---------- Texte source ----------

CHAPITRE XIII

18 AOÛT 1889


La grande fête de la Sainte-Hélène. — Le grand yacht Bull-Dog amène le beau monde. — Les Nausicaas normandes. — L’âme du docteur humanitaire. — Le Sphinx-Cottage. — Ronde pastorale à l’ancienne mode sur le pré. — Le Crime de Montmartre et le peintre Marius Michel — Incendie inextinguible et sauve-qui-peut. — Fuite de l’assassin hypothétique. — Loterie amusante. — C’est le coq… — Un lapin à Mme Arnould}. — Somnambule extra-lucide. — Quinze cents curieux autour de la Guillette.

---------- Extraits de données ----------

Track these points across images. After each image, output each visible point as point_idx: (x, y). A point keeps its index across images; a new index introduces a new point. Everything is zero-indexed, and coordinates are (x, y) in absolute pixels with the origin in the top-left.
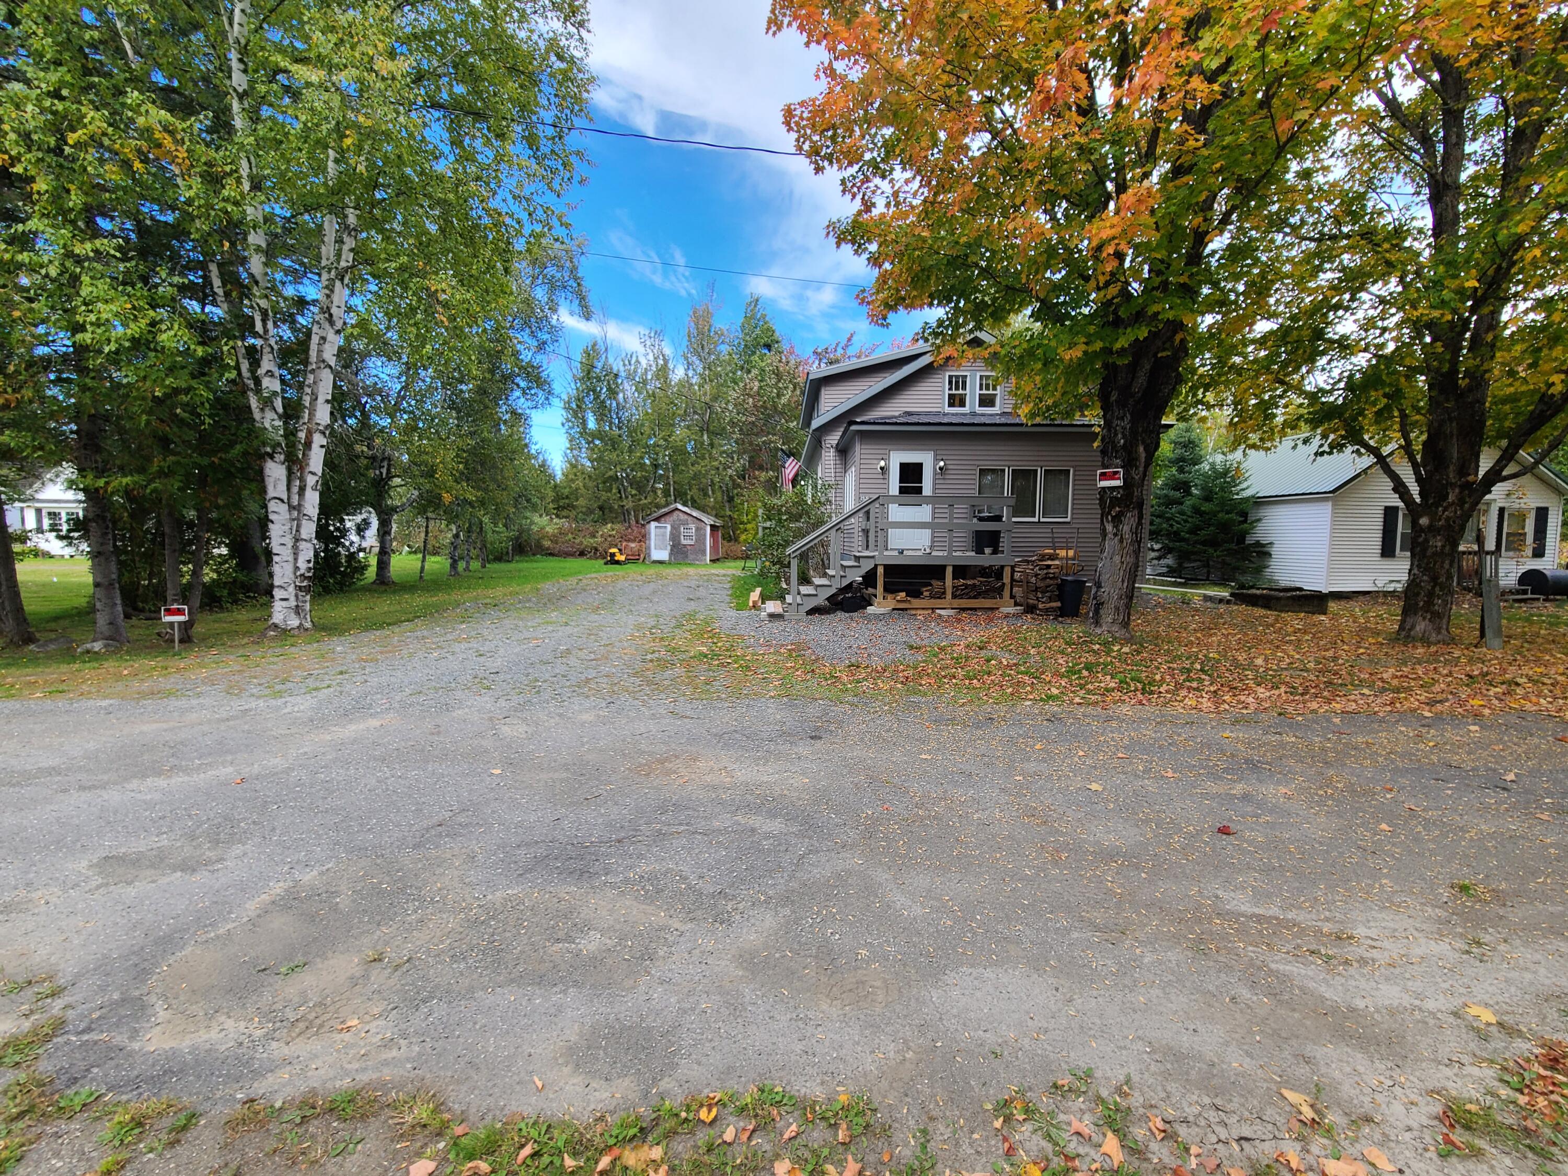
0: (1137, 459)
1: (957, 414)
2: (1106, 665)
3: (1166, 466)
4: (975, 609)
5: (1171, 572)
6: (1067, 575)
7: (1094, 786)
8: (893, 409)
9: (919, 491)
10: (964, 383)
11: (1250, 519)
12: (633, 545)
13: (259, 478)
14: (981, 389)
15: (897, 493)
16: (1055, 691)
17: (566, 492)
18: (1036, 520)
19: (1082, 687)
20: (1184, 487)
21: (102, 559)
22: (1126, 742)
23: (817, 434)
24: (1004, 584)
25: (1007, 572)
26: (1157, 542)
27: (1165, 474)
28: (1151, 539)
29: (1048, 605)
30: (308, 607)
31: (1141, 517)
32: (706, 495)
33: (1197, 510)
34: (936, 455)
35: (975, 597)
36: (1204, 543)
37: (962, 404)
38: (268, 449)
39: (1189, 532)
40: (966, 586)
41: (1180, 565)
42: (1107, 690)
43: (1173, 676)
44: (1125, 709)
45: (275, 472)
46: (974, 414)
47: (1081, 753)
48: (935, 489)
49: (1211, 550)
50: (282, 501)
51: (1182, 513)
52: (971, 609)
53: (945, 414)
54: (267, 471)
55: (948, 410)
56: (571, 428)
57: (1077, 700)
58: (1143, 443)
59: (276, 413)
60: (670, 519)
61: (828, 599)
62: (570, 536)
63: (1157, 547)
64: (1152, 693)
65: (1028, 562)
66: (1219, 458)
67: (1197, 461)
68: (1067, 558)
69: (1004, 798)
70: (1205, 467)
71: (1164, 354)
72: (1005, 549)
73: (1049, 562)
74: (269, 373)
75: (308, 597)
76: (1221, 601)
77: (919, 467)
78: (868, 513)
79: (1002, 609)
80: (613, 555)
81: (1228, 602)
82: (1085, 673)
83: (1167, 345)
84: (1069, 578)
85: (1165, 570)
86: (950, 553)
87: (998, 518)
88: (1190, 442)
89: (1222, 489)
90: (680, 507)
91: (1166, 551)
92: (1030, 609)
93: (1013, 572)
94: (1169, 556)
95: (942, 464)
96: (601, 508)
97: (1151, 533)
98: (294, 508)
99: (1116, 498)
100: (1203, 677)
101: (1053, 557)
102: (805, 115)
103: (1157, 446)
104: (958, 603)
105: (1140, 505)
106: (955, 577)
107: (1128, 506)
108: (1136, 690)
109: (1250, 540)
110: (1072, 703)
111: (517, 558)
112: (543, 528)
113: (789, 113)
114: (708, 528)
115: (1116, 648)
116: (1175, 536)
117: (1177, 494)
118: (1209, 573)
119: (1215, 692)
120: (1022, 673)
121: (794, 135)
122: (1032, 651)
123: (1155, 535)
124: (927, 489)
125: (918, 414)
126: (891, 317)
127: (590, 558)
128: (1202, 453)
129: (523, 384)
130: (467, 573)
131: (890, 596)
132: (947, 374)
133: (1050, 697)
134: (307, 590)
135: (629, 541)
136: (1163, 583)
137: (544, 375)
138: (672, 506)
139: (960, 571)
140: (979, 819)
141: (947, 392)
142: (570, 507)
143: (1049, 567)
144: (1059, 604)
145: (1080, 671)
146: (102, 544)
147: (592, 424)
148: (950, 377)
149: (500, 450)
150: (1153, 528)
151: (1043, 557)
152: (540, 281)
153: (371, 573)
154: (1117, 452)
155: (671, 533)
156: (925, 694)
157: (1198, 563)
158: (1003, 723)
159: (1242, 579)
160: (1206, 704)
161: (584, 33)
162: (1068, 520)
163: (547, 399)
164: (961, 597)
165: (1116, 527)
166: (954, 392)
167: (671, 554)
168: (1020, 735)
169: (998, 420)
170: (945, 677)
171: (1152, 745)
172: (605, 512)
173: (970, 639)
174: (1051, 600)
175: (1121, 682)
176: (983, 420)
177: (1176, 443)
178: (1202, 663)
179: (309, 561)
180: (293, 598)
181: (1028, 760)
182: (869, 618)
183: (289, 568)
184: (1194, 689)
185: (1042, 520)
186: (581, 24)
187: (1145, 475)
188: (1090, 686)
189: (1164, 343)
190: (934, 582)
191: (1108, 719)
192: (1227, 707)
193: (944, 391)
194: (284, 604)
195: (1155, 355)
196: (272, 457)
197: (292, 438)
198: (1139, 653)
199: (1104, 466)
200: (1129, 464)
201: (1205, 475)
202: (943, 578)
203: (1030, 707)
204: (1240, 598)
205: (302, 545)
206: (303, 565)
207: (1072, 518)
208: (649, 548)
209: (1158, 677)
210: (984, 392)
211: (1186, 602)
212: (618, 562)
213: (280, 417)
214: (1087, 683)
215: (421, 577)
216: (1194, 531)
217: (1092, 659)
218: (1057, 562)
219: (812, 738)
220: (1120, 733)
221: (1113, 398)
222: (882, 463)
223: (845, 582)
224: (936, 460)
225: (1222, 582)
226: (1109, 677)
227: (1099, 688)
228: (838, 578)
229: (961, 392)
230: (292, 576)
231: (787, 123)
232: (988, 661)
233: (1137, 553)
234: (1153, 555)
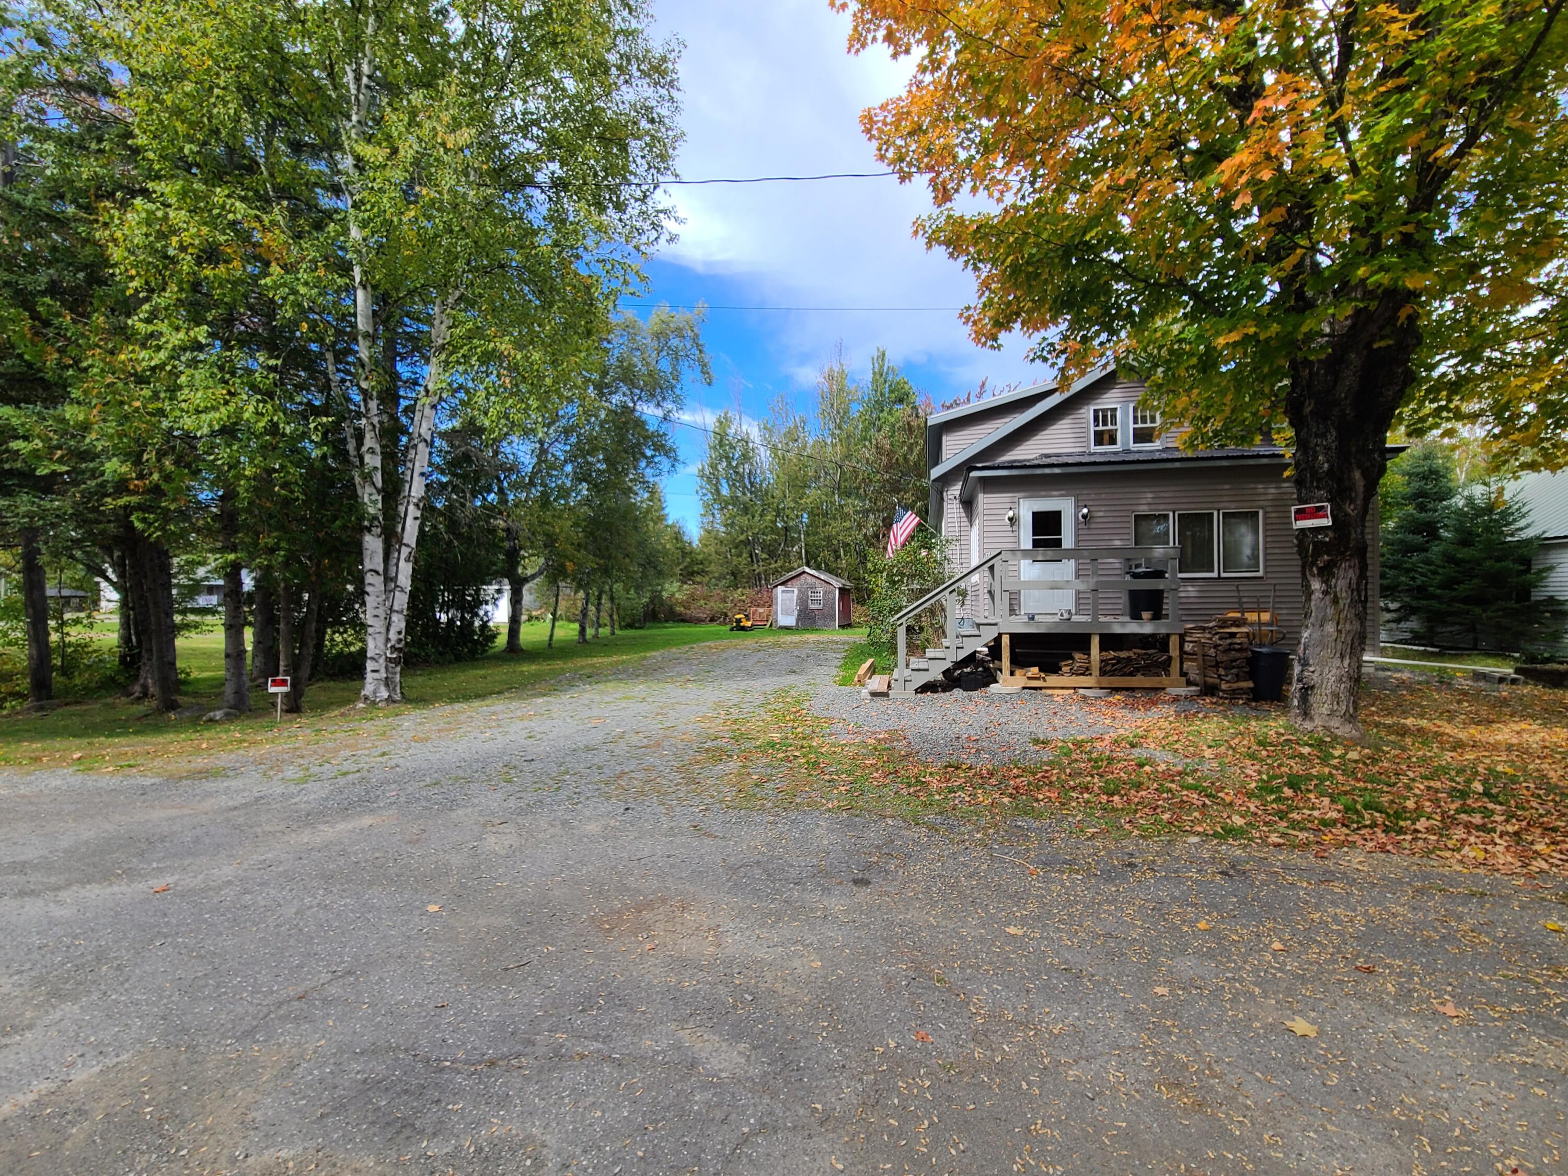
0: (1351, 488)
1: (1106, 453)
2: (1321, 779)
3: (1398, 504)
4: (1133, 689)
5: (1416, 638)
6: (1261, 645)
7: (1301, 1026)
8: (1027, 451)
9: (1058, 543)
10: (1114, 417)
11: (1535, 568)
12: (761, 610)
13: (358, 552)
14: (1135, 422)
15: (1030, 547)
16: (1238, 821)
17: (700, 557)
18: (1215, 575)
19: (1282, 815)
20: (1430, 530)
21: (233, 631)
22: (1360, 924)
23: (939, 485)
24: (1170, 658)
25: (1174, 642)
26: (1393, 601)
27: (1398, 513)
28: (1385, 597)
29: (1235, 686)
30: (398, 678)
31: (1363, 568)
32: (838, 557)
33: (1450, 559)
34: (1077, 501)
35: (1131, 674)
36: (1466, 600)
37: (1113, 441)
38: (366, 523)
39: (1440, 587)
40: (1119, 660)
41: (1430, 629)
42: (1325, 823)
43: (1436, 802)
44: (1355, 860)
45: (373, 544)
46: (1128, 451)
47: (1277, 945)
48: (1077, 541)
49: (1477, 610)
50: (377, 573)
51: (1428, 562)
52: (1127, 689)
53: (1090, 454)
54: (366, 545)
55: (1093, 448)
56: (704, 495)
57: (1274, 838)
58: (1359, 466)
59: (375, 487)
60: (797, 582)
61: (944, 673)
62: (702, 602)
63: (1393, 606)
64: (1401, 831)
65: (1204, 629)
66: (1478, 490)
67: (1449, 494)
68: (1260, 623)
69: (1130, 1036)
70: (1459, 502)
71: (1382, 344)
72: (1170, 612)
73: (1234, 630)
74: (372, 451)
75: (398, 669)
76: (1502, 680)
77: (1057, 515)
78: (992, 568)
79: (1169, 690)
80: (739, 621)
81: (1514, 681)
82: (1288, 792)
83: (1388, 330)
84: (1264, 650)
85: (1408, 635)
86: (1095, 618)
87: (1159, 574)
88: (1431, 472)
89: (1487, 529)
90: (807, 570)
91: (1406, 613)
92: (1209, 690)
93: (1182, 642)
94: (1413, 618)
95: (1085, 511)
96: (733, 574)
97: (1383, 588)
98: (391, 580)
99: (1323, 543)
100: (1491, 806)
101: (1237, 623)
102: (889, 120)
103: (1382, 470)
104: (1107, 681)
105: (1361, 552)
106: (1102, 649)
107: (1342, 553)
108: (1374, 825)
109: (1538, 595)
110: (1264, 839)
111: (651, 624)
112: (673, 595)
113: (868, 121)
114: (837, 591)
115: (1337, 753)
116: (1421, 592)
117: (1419, 539)
118: (1476, 640)
119: (1516, 834)
120: (1188, 788)
121: (875, 144)
122: (1208, 753)
123: (1388, 591)
124: (1068, 539)
125: (1058, 455)
126: (1003, 336)
127: (720, 624)
128: (1451, 485)
129: (649, 453)
130: (596, 640)
131: (1018, 672)
132: (1092, 408)
133: (1230, 832)
134: (396, 661)
135: (758, 606)
136: (1406, 655)
137: (669, 443)
138: (800, 570)
139: (1110, 641)
140: (1078, 1081)
141: (1092, 429)
142: (702, 572)
143: (1233, 635)
144: (1250, 684)
145: (1279, 789)
146: (234, 617)
147: (725, 491)
148: (1096, 411)
149: (624, 517)
150: (1385, 582)
151: (1224, 623)
152: (665, 353)
153: (502, 640)
154: (1319, 480)
155: (799, 598)
156: (1039, 817)
157: (1457, 628)
158: (1149, 874)
159: (1531, 648)
160: (1503, 856)
161: (674, 93)
162: (1260, 574)
163: (673, 466)
164: (1112, 673)
165: (1326, 582)
166: (1101, 428)
167: (798, 621)
168: (1174, 899)
169: (1157, 456)
170: (1073, 789)
171: (1410, 938)
172: (735, 577)
173: (1121, 731)
174: (1238, 678)
175: (1347, 809)
176: (1142, 457)
177: (1410, 475)
178: (1485, 782)
179: (400, 633)
180: (383, 670)
181: (1183, 952)
182: (991, 700)
183: (381, 639)
184: (1478, 828)
185: (1223, 575)
186: (671, 84)
187: (1365, 511)
188: (1294, 815)
189: (1381, 328)
190: (1077, 656)
191: (1328, 878)
192: (1545, 866)
193: (1088, 429)
194: (376, 675)
195: (1369, 345)
196: (369, 531)
197: (391, 512)
198: (1375, 761)
199: (1301, 501)
200: (1339, 495)
201: (1459, 512)
202: (1086, 650)
203: (1197, 846)
204: (1529, 674)
205: (395, 617)
206: (393, 636)
207: (1266, 572)
208: (776, 613)
209: (1410, 804)
210: (1140, 425)
211: (1445, 681)
212: (743, 629)
213: (379, 492)
214: (1291, 809)
215: (550, 645)
216: (1448, 585)
217: (1297, 768)
218: (1245, 630)
219: (856, 882)
220: (1348, 906)
221: (1307, 410)
222: (1011, 514)
223: (962, 655)
224: (1078, 507)
225: (1500, 651)
226: (1326, 800)
227: (1310, 819)
228: (953, 649)
229: (1110, 427)
230: (383, 647)
231: (868, 131)
232: (1141, 765)
233: (1362, 617)
234: (1388, 616)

----------

Reproduisez à l'identique le passage du texte source qui s'ouvre sur les mots contenant « La grande fête » et se clôt sur « de la Guillette. ».

La grande fête de la Sainte-Hélène. — Le grand yacht Bull-Dog amène le beau monde. — Les Nausicaas normandes. — L’âme du docteur humanitaire. — Le Sphinx-Cottage. — Ronde pastorale à l’ancienne mode sur le pré. — Le Crime de Montmartre et le peintre Marius Michel — Incendie inextinguible et sauve-qui-peut. — Fuite de l’assassin hypothétique. — Loterie amusante. — C’est le coq… — Un lapin à Mme Arnould}. — Somnambule extra-lucide. — Quinze cents curieux autour de la Guillette.